▸ **Task goal**
Among the entries below, find the line with "## You can find it in our Medium publication" and the line with "[priority]: # (9101)". Return exactly those lines and every line between them, but no pictures.

(Source data)
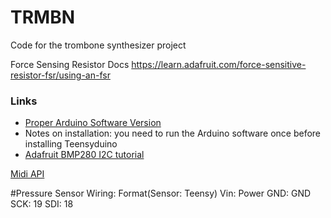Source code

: # TRMBN
Code for the trombone synthesizer project

Force Sensing Resistor Docs
https://learn.adafruit.com/force-sensitive-resistor-fsr/using-an-fsr
### Links

- [Proper Arduino Software Version](https://www.arduino.cc/download_handler.php?f=/arduino-1.8.2-macosx.zip)
- Notes on installation: you need to run the Arduino software once before installing Teensyduino
- [Adafruit BMP280 I2C tutorial](https://learn.adafruit.com/adafruit-bmp280-barometric-pressure-plus-temperature-sensor-breakout/wiring-and-test)

[Midi API](https://www.midi.org/specifications/category/reference-tables)

#Pressure Sensor Wiring:
Format(Sensor: Teensy)
Vin: Power
GND: GND
SCK: 19
SDI: 18
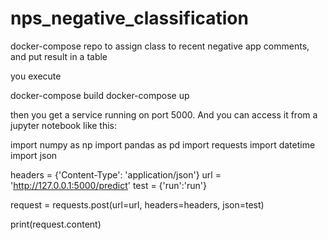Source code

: # nps_negative_classification

docker-compose repo to assign class to recent negative app comments, and put result in a table

you execute

docker-compose build
docker-compose up

then you get a service running on port 5000. And you can access it from a jupyter notebook like this:

import numpy as np
import pandas as pd
import requests
import datetime
import json

headers = {'Content-Type': 'application/json'}
url = 'http://127.0.0.1:5000/predict'
test = {'run':'run'}

request = requests.post(url=url, headers=headers, json=test)

print(request.content)
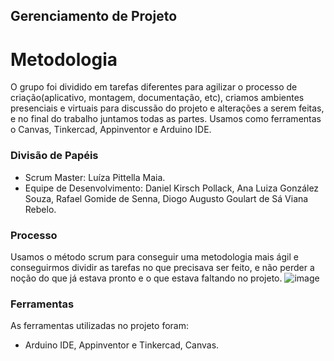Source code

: ## Gerenciamento de Projeto


# Metodologia

O grupo foi dividido em tarefas diferentes para agilizar o processo de criação(aplicativo, montagem, documentação, etc), criamos ambientes presenciais e virtuais para discussão do projeto e alterações a serem feitas, e no final do trabalho juntamos todas as partes. Usamos como ferramentas o Canvas, Tinkercad, Appinventor e Arduino IDE.

### Divisão de Papéis

- Scrum Master: Luíza Pittella Maia.
- Equipe de Desenvolvimento: Daniel Kirsch Pollack, Ana Luiza González Souza, Rafael Gomide de Senna, Diogo Augusto Goulart de Sá Viana Rebelo.

### Processo
Usamos o método scrum para conseguir uma metodologia mais ágil e conseguirmos dividir as tarefas no que precisava ser feito, e não perder a noção do que já estava pronto e o que estava faltando no projeto.
![image](https://github.com/user-attachments/assets/8f4adea1-9e40-4b3c-a5eb-471733978ac9)

 

### Ferramentas

As ferramentas utilizadas no projeto foram:

- Arduino IDE, Appinventor e Tinkercad, Canvas.
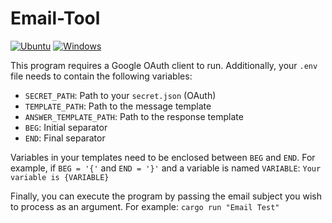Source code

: # Email-Tool

[![Ubuntu](https://github.com/ZillaZ/Email-Tool/workflows/Ubuntu/badge.svg)](https://github.com/ZillaZ/Email-Tool/actions/workflows/ubuntu.yml)
[![Windows](https://github.com/ZillaZ/Email-Tool/workflows/Windows/badge.svg)](https://github.com/ZillaZ/Email-Tool/actions/workflows/windows.yml)

This program requires a Google OAuth client to run. Additionally, your `.env` file needs to contain the following variables:

- `SECRET_PATH`: Path to your `secret.json` (OAuth)
- `TEMPLATE_PATH`: Path to the message template
- `ANSWER_TEMPLATE_PATH`: Path to the response template
- `BEG`: Initial separator
- `END`: Final separator

Variables in your templates need to be enclosed between `BEG` and `END`. For example, if `BEG = '{'` and `END = '}'` and a variable is named `VARIABLE`:
`Your variable is {VARIABLE}`

Finally, you can execute the program by passing the email subject you wish to process as an argument. For example:
`cargo run "Email Test"`
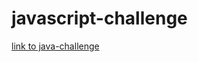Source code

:# javascript-challenge

[link to java-challenge](C:/Users/klsis/Google%20Drive/Homework/javascript-challenge/UFO-level-1/index.html)
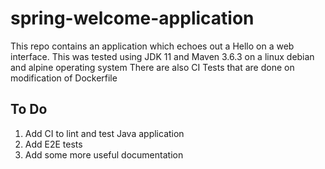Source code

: # spring-welcome-application

This repo contains an application which echoes out a Hello on a web interface. This was tested using JDK 11 and Maven 3.6.3 on a linux debian and alpine operating system
There are also CI Tests that are done on modification of Dockerfile

## To Do
1. Add CI to lint and test Java application
2. Add E2E tests
3. Add some more useful documentation
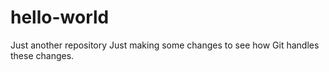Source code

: # hello-world
Just another repository
Just making some changes to see how Git handles these changes.
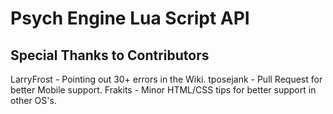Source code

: # Psych Engine Lua Script API
 
## Special Thanks to Contributors
LarryFrost - Pointing out 30+ errors in the Wiki.
tposejank - Pull Request for better Mobile support.
Frakits - Minor HTML/CSS tips for better support in other OS's.
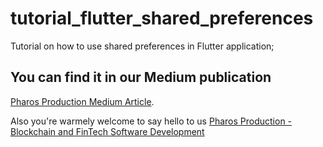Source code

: # tutorial_flutter_shared_preferences

Tutorial on how to use shared preferences in Flutter application;

## You can find it in our Medium publication
[Pharos Production Medium Article](https://medium.com/pharos-production/flutter-shared-preferences-4cde2dcefa6e).

Also you're warmely welcome to say hello to us
[Pharos Production - Blockchain and FinTech Software Development](https://pharosproduction.com)
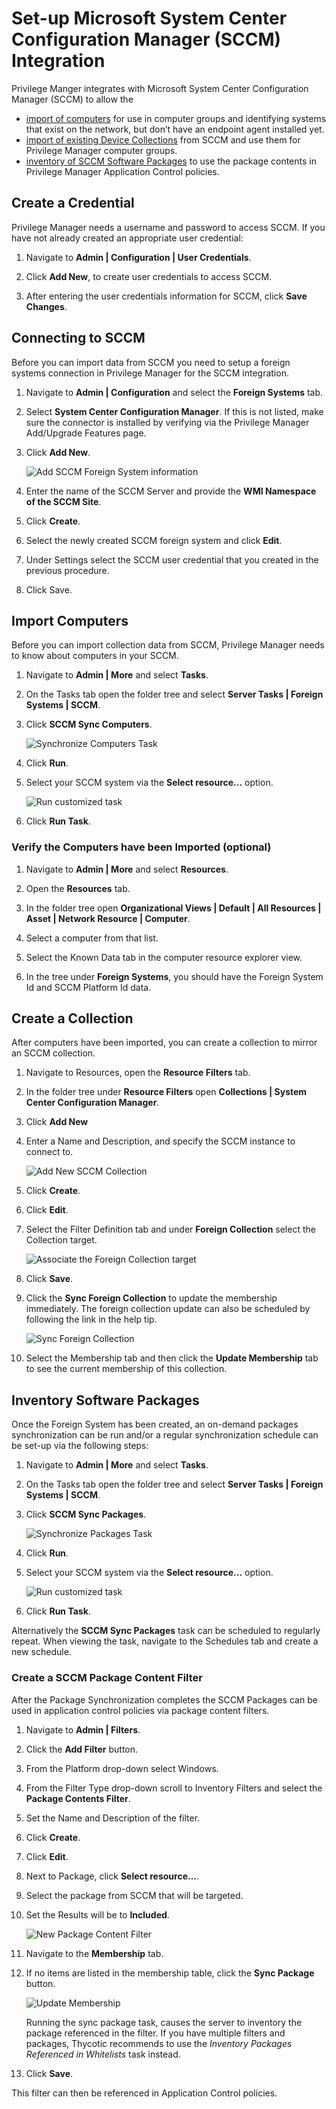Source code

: [title]: # (Set-up SCCM Integration)
[tags]: # (integration)
[priority]: # (9101)
# Set-up Microsoft System Center Configuration Manager (SCCM) Integration

Privilege Manger integrates with Microsoft System Center Configuration Manager (SCCM) to allow the

* [import of computers](#import-computers) for use in computer groups and identifying systems that exist on the network, but don’t have an endpoint agent installed yet.
* [import of existing Device Collections](#create-a-collection) from SCCM and use them for Privilege Manager computer groups.
* [inventory of SCCM Software Packages](#inventory-software-packages) to use the package contents in Privilege Manager Application Control policies.

## Create a Credential

Privilege Manager needs a username and password to access SCCM.  If you have not already created an appropriate user credential:

1. Navigate to __Admin | Configuration | User Credentials__.

1. Click __Add New__, to create user credentials to access SCCM.

1. After entering the user credentials information for SCCM, click __Save Changes__.

## Connecting to SCCM

Before you can import data from SCCM you need to setup a foreign systems connection in Privilege Manager for the SCCM integration.

1. Navigate to __Admin | Configuration__ and select the __Foreign Systems__ tab.
1. Select __System Center Configuration Manager__. If this is not listed, make sure the connector is installed by verifying via the Privilege Manager Add/Upgrade Features page.
1. Click __Add New__.

   ![Add SCCM Foreign System information](images/sccm/sccm-new.png)
1. Enter the name of the SCCM Server and provide the __WMI Namespace of the SCCM Site__.
1. Click __Create__.
1. Select the newly created SCCM foreign system and click __Edit__.
1. Under Settings select the SCCM user credential that you created in the previous procedure.
1. Click Save.

## Import Computers

Before you can import collection data from SCCM, Privilege Manager needs to know about computers in your SCCM.

1. Navigate to __Admin | More__ and select __Tasks__.
1. On the Tasks tab open the folder tree and select __Server Tasks | Foreign Systems | SCCM__.
1. Click __SCCM Sync Computers__.  

   ![Synchronize Computers Task](images/sccm/sccm-task-run.png)
1. Click __Run__.
1. Select your SCCM system via the __Select resource...__ option.

   ![Run customized task](images/sccm/sccm-task-run-select.png)
1. Click __Run Task__.

### Verify the Computers have been Imported (optional)

1. Navigate to __Admin | More__ and select __Resources__.

1. Open the __Resources__ tab.
1. In the folder tree open __Organizational Views | Default | All Resources | Asset | Network Resource | Computer__.
1. Select a computer from that list.
1. Select the Known Data tab in the computer resource explorer view.
1. In the tree under __Foreign Systems__, you should have the Foreign System Id and SCCM Platform Id data.

## Create a Collection

After computers have been imported, you can create a collection to mirror an SCCM collection.

1. Navigate to Resources, open the __Resource Filters__ tab.
1. In the folder tree under __Resource Filters__ open __Collections | System Center Configuration Manager__.
1. Click __Add New__
1. Enter a Name and Description, and specify the SCCM instance to connect to.

   ![Add New SCCM Collection](images/sccm/create-collection-1.png)
1. Click __Create__.
1. Click __Edit__.
1. Select the Filter Definition tab and under __Foreign Collection__ select the Collection target.

   ![Associate the Foreign Collection target](images/sccm/target-collection.png)
1. Click __Save__.
1. Click the __Sync Foreign Collection__ to update the membership immediately. The foreign collection update can also be scheduled by following the link in the help tip.

    ![Sync Foreign Collection](images/sccm/sync-foreign-collection.png)
1. Select the Membership tab and then click the __Update Membership__ tab to see the current membership of this collection.

## Inventory Software Packages

Once the Foreign System has been created, an on-demand packages synchronization can be run and/or a regular synchronization schedule can be set-up via the following steps:

1. Navigate to __Admin | More__ and select __Tasks__.
1. On the Tasks tab open the folder tree and select __Server Tasks | Foreign Systems | SCCM__.
1. Click __SCCM Sync Packages__.  

   ![Synchronize Packages Task](images/sccm/sccm-task-run-packages.png)
1. Click __Run__.
1. Select your SCCM system via the __Select resource...__ option.

   ![Run customized task](images/sccm/sccm-task-run-packages-select.png)
1. Click __Run Task__.

Alternatively the __SCCM Sync Packages__ task can be scheduled to regularly repeat. When viewing the task, navigate to the Schedules tab and create a new schedule.

### Create a SCCM Package Content Filter

After the Package Synchronization completes the SCCM Packages can be used in application control policies via package content filters.

1. Navigate to __Admin | Filters__.
1. Click the __Add Filter__ button.
1. From the Platform drop-down select Windows.
1. From the Filter Type drop-down scroll to Inventory Filters and select the __Package Contents Filter__.
1. Set the Name and Description of the filter.
1. Click __Create__.
1. Click __Edit__.
1. Next to Package, click __Select resource...__.
1. Select the package from SCCM that will be targeted.
1. Set the Results will be to __Included__.

    ![New Package Content Filter](images/sccm/package-contents-filter.png)
1. Navigate to the __Membership__ tab.
1. If no items are listed in the membership table, click the __Sync Package__ button.

    ![Update Membership](images/sccm/package-contents-filter-sync.png)

    Running the sync package task, causes the server to inventory the package referenced in the filter. If you have multiple filters and packages, Thycotic recommends to use the _Inventory Packages Referenced in Whitelists_ task instead.
1. Click __Save__.

This filter can then be referenced in Application Control policies.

▸ **Answer to the problem**
## You can find it in our Medium publication
[Pharos Production Medium Article](https://medium.com/pharos-production/flutter-shared-preferences-4cde2dcefa6e).

Also you're warmely welcome to say hello to us
[Pharos Production - Blockchain and FinTech Software Development](https://pharosproduction.com)
Source code

: [title]: # (Set-up SCCM Integration)
[tags]: # (integration)
[priority]: # (9101)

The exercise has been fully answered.